■ Documento de origem ■
######

Essa também é uma missão, falando do ponto de vista bem pessoal que eu vou ter. E é por isso, em parte, que eu fui escolhida para essa missão. Não dá para querer como eu quero que a gente faça o debate nesse nível se a gente está ali rendido as fumaças da polarização extremada, ao circo que, infelizmente, a gente vê.
Então, uma das minhas missões também é essa: vamos ali ouvir visões da esquerda ou direita de quem entende de educação de quem leva a educação a sério Quem acha que a educação é auê, para fazer círculo, não vai ter espaço na comissão não.
Uma coisa que eu tenho feito é e aí com a ajuda do relator, do Moses, do Rafael Brito (MDB/AL) que é o nosso presidente da bancada da educação, dos nossos vices-presidentes é um trabalho de identificar dentro de cada partido quem são as pessoas que, de fato, debatem a educação Elas estão em todos os partidos que a gente tem aqui. E aí é uma coisa um pouco diferente mas que a gente teve esse cuidado. De olhar dentro do PL, dentro do PT, dentro do PSOL, dentro do Novo, quem, de fato, debate educação e tem essa pauta como prioridade de vida.

######

Dados armazenados:
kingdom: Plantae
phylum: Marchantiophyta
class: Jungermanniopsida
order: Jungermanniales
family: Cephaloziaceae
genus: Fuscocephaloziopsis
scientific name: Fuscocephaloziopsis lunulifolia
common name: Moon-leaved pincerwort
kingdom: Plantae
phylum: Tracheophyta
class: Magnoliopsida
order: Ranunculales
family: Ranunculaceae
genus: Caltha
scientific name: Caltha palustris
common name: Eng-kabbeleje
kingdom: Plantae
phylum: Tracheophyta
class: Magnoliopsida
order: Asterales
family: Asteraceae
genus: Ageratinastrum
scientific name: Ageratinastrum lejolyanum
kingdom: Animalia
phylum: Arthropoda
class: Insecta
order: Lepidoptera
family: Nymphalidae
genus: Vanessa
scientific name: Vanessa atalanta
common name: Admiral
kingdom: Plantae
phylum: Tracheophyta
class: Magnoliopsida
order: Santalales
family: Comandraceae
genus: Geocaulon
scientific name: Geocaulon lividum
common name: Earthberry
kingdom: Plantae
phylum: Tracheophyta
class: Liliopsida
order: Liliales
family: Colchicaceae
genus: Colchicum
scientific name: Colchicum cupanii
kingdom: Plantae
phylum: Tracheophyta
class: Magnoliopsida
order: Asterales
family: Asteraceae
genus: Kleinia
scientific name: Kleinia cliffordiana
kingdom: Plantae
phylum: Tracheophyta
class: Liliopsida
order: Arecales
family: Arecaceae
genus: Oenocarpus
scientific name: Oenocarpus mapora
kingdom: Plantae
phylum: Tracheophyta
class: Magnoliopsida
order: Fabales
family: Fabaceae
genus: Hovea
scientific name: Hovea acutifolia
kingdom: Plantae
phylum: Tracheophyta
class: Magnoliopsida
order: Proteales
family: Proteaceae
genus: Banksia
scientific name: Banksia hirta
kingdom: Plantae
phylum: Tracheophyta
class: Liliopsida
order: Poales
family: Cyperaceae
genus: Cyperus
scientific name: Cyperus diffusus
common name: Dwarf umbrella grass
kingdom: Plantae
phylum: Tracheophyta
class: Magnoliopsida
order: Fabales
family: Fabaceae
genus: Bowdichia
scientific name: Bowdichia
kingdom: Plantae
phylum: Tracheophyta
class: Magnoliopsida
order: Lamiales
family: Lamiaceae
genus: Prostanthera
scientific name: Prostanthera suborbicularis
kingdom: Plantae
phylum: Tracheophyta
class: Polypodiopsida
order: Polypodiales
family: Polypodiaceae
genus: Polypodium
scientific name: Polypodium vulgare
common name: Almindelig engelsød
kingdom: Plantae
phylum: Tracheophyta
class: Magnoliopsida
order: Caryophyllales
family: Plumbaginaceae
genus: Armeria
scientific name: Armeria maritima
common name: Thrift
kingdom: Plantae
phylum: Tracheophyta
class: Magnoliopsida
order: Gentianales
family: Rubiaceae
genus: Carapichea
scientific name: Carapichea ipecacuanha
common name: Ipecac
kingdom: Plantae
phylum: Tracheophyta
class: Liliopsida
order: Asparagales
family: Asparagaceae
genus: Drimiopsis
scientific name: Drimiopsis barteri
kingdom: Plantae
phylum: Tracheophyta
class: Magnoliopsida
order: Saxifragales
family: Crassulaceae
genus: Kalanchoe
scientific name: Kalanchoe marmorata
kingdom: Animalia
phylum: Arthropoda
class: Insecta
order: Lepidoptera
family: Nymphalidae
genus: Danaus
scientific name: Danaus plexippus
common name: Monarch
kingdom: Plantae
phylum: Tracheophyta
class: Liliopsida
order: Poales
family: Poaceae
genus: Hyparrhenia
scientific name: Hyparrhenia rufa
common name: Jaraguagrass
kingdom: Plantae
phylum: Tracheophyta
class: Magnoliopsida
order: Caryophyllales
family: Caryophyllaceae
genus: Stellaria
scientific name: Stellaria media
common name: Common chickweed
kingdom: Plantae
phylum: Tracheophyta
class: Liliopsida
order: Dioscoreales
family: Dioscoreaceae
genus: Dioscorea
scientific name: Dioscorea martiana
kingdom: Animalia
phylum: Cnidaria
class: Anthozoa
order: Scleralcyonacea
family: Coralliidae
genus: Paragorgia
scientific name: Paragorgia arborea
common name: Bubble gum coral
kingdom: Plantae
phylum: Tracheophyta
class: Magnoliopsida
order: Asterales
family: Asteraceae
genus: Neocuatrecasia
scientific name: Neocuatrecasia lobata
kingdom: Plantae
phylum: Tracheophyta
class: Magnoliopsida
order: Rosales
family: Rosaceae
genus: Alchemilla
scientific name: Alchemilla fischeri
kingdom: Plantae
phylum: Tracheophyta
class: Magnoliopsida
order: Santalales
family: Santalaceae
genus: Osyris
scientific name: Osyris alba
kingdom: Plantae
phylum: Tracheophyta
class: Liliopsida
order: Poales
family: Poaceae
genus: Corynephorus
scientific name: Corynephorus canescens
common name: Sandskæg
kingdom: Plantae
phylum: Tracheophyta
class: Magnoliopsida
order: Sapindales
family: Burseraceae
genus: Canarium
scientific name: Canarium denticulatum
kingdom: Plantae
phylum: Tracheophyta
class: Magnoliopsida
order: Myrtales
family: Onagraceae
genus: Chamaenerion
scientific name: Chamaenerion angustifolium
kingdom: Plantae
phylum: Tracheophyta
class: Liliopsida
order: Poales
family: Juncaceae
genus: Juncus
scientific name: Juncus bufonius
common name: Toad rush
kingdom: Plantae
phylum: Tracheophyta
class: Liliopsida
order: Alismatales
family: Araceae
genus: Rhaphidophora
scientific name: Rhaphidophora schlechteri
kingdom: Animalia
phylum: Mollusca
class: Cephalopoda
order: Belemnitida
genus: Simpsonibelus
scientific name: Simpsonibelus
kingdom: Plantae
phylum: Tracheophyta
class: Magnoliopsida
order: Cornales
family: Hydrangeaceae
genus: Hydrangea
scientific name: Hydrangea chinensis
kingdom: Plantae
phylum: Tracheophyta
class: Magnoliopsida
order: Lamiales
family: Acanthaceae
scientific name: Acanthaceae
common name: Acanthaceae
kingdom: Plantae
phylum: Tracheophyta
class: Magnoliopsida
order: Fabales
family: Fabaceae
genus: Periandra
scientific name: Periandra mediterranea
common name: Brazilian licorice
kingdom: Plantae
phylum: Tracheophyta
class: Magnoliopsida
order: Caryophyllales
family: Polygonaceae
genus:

######

■ Partes do exercício ■
1. Responda com base no texto sobre a comissão de educação:
(a) Quem é o presidente da bancada da educação?
(b) Quem não vai ter espaço na comissão?
(c) Quais partidos são citados na busca por quem, de fato, debate educação?
2. Copie do texto sobre a comissão de educação todo o trecho que vai de "Essa também é" até "na comissão não.".

■ Respostas escritas ■
1.
(a) Rafael Brito (MDB/AL).
(b) Quem acha que a educação é auê, para fazer círculo.
(c) PL, PT, PSOL e Novo.

2.
Essa também é uma missão, falando do ponto de vista bem pessoal que eu vou ter. E é por isso, em parte, que eu fui escolhida para essa missão. Não dá para querer como eu quero que a gente faça o debate nesse nível se a gente está ali rendido as fumaças da polarização extremada, ao circo que, infelizmente, a gente vê.
Então, uma das minhas missões também é essa: vamos ali ouvir visões da esquerda ou direita de quem entende de educação de quem leva a educação a sério Quem acha que a educação é auê, para fazer círculo, não vai ter espaço na comissão não.